Missions are harder to keep track of because they are all so similar. He was awakened, he was given his orders, he was sent out, he killed someone, he came back to the lab. They attached him to the machine – the one that took his memories away – and then he went into cryo. Sometimes the machine was after cryo, but the rest of the experience was about the same. He never knew much about his targets except how to identify them – they told him he was doing great things for his country and his people, but were never specific. So he has no idea whom he's killed or why.

A comparatively small portion of what's come back is of his life during World War II. It is the part on which he has the most information – the Smithsonian focuses on that time period, as does the news. When he manages to see any of it and it happens to be talking about Captain America. Mostly it talks about the disaster with SHIELD – usually immediate effects. There is something he doesn't quite understand about a leak, but it is not often explained in much detail.
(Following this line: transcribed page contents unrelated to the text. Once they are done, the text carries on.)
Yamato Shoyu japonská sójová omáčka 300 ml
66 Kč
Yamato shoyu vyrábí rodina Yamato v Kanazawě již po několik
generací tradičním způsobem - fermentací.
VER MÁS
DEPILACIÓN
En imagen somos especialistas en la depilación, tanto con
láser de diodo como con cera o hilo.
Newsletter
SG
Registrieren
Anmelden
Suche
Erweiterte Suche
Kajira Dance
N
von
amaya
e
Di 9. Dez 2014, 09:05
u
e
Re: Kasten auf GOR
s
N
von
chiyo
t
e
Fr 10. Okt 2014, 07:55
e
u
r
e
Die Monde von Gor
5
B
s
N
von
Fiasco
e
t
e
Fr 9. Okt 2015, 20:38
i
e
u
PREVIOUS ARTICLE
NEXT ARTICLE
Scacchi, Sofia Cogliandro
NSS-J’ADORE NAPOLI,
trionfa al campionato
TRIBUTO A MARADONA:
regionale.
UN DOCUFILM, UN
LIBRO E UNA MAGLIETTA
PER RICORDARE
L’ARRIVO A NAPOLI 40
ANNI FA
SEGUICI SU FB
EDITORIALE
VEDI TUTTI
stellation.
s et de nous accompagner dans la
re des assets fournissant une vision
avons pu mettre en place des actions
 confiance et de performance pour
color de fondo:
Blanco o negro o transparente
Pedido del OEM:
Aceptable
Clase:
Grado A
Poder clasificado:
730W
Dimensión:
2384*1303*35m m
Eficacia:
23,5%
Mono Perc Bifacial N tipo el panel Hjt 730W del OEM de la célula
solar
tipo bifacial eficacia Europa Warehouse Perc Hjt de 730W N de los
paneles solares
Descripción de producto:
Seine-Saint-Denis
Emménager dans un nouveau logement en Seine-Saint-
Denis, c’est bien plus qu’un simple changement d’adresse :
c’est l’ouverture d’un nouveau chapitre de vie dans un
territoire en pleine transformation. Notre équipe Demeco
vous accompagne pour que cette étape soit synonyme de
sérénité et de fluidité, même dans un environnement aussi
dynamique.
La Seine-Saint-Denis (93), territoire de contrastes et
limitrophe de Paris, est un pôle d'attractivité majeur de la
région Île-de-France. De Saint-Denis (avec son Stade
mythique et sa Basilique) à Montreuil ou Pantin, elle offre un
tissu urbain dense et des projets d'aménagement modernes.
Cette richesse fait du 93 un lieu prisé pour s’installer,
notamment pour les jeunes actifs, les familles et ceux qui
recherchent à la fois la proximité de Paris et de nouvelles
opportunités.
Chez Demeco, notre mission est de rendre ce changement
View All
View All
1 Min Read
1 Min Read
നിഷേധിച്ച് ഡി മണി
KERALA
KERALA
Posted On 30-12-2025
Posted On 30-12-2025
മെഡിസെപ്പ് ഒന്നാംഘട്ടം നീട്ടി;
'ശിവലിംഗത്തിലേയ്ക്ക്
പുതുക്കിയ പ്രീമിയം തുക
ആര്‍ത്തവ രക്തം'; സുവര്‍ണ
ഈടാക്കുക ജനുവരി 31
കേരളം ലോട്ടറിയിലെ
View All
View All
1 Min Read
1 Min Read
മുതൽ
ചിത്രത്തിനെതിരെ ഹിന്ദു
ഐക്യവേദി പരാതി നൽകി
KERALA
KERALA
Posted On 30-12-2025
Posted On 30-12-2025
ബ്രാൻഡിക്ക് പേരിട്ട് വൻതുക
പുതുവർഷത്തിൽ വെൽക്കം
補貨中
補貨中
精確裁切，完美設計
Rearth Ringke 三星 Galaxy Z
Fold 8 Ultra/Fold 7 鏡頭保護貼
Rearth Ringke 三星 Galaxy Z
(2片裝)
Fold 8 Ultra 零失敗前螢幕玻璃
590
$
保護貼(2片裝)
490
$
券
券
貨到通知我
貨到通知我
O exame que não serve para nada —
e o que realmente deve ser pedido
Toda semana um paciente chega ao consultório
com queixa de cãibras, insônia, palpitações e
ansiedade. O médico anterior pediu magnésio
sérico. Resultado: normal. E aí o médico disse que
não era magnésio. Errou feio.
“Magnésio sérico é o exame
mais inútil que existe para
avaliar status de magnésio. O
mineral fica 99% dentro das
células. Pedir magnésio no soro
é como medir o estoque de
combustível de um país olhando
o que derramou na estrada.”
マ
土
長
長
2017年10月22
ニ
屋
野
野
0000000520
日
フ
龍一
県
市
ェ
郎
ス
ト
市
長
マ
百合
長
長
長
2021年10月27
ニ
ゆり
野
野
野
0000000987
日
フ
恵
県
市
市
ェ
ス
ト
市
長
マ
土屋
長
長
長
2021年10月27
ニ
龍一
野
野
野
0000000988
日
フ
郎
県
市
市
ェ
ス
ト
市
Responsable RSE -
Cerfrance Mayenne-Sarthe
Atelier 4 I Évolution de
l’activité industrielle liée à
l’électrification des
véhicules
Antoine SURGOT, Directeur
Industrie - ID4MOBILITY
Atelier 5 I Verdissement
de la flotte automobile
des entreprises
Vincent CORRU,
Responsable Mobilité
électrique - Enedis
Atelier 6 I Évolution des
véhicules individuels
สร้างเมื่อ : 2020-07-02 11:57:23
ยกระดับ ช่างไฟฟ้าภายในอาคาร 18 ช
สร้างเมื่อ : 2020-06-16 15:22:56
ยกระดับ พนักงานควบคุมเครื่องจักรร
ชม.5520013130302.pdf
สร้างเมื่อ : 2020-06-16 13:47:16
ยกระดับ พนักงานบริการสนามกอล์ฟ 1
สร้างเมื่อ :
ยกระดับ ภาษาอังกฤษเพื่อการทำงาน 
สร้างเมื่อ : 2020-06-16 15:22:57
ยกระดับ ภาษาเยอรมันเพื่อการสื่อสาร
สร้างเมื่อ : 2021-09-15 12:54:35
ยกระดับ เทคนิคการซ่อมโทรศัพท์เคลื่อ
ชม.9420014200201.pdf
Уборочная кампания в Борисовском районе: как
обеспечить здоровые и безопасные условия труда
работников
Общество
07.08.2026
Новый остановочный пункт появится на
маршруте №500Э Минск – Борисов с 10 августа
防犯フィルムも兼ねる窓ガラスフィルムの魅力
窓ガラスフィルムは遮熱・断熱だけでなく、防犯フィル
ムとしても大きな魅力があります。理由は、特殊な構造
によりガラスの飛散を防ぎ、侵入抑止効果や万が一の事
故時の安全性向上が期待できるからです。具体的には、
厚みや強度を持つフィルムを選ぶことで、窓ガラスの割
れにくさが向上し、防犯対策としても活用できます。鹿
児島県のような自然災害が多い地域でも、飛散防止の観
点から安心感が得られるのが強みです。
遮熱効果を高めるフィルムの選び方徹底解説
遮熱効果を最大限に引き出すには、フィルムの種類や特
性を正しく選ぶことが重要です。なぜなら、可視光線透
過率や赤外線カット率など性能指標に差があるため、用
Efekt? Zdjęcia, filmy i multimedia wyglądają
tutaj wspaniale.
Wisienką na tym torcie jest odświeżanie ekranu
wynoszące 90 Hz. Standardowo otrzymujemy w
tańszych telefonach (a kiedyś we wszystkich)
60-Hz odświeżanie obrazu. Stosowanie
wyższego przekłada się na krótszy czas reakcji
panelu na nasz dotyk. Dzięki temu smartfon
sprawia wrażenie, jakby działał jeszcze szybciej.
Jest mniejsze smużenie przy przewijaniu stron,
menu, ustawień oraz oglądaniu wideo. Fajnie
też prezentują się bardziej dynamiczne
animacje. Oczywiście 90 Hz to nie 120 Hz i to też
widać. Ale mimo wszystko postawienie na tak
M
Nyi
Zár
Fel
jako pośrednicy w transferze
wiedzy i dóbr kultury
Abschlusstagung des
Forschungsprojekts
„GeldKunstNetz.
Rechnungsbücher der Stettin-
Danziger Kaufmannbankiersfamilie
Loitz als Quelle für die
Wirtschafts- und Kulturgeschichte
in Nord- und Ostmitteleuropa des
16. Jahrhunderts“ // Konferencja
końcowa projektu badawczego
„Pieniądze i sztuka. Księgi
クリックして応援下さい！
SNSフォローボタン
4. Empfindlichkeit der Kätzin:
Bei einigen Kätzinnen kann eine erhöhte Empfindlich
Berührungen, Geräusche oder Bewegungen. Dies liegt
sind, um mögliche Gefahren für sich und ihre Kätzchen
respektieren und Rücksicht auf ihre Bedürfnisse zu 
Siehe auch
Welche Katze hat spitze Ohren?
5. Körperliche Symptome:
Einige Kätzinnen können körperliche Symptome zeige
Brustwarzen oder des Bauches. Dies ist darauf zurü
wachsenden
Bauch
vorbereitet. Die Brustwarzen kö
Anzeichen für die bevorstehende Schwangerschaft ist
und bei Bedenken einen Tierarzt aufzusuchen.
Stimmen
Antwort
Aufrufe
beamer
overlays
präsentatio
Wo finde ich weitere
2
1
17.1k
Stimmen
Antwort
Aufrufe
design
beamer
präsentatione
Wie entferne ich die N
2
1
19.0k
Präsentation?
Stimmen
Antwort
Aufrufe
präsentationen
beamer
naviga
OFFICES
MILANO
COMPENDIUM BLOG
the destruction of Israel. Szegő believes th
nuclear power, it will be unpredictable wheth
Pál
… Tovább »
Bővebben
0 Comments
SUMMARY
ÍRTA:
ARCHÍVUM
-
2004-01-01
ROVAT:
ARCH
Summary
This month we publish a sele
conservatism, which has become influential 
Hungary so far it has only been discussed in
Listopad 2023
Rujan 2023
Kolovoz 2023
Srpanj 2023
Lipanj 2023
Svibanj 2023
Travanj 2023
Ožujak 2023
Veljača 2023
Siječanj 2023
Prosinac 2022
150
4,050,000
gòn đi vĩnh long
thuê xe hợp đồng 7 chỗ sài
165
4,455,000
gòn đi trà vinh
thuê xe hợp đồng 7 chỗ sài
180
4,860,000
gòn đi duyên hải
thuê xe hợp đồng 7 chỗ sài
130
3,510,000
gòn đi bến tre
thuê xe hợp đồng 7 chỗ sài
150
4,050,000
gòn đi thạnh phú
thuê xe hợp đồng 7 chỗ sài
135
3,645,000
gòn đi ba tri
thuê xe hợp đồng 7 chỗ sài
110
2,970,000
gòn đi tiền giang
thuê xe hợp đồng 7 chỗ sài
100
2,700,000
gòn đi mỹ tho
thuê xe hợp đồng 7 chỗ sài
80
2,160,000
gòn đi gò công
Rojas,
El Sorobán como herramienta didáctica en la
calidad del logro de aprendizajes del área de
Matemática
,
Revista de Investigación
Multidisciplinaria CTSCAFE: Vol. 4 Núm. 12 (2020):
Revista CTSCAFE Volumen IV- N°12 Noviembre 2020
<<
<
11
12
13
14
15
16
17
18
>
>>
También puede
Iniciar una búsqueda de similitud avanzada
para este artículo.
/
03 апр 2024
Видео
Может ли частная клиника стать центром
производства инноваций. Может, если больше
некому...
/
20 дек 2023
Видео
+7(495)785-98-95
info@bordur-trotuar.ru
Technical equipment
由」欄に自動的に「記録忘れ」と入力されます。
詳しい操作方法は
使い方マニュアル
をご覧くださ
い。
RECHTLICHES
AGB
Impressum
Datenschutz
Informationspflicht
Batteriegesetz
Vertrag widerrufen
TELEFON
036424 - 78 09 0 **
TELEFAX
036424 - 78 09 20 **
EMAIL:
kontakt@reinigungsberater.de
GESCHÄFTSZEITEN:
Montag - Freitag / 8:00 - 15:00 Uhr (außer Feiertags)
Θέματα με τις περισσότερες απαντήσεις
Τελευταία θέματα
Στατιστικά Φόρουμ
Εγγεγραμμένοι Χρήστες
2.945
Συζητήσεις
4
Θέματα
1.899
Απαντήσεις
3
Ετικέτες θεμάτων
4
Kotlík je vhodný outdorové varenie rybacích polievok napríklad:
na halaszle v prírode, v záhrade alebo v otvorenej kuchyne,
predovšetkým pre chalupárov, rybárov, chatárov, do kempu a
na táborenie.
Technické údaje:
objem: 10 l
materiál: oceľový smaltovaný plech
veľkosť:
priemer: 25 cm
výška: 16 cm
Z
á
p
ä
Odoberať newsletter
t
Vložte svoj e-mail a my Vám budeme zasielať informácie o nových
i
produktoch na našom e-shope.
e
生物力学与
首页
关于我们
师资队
There seem to be two parts to his wartime experience – one part before Steve was involved, and part after. The part after is better. He was with the Howling Commandos. They were a good lot – and were fun. Those are the best memories to wake up from – he's usually smiling. The part before Steve came was not particularly fun, though a few of the Howlies were his friends then, too. There was camaraderie in his unit, and there were some good times. But it doesn't compare to being in the elite HYDRA-fighting team.

Most of the memories he writes down come from before the war, living in Brooklyn. They seem like they couldn't possibly be real, especially looking at how the world is now. Was that his life once? Living in a cramped apartment with his family, befriending the neighborhood kid, doing well in school, being an athlete? Of all the things that have come back, those are the ones he cannot believe.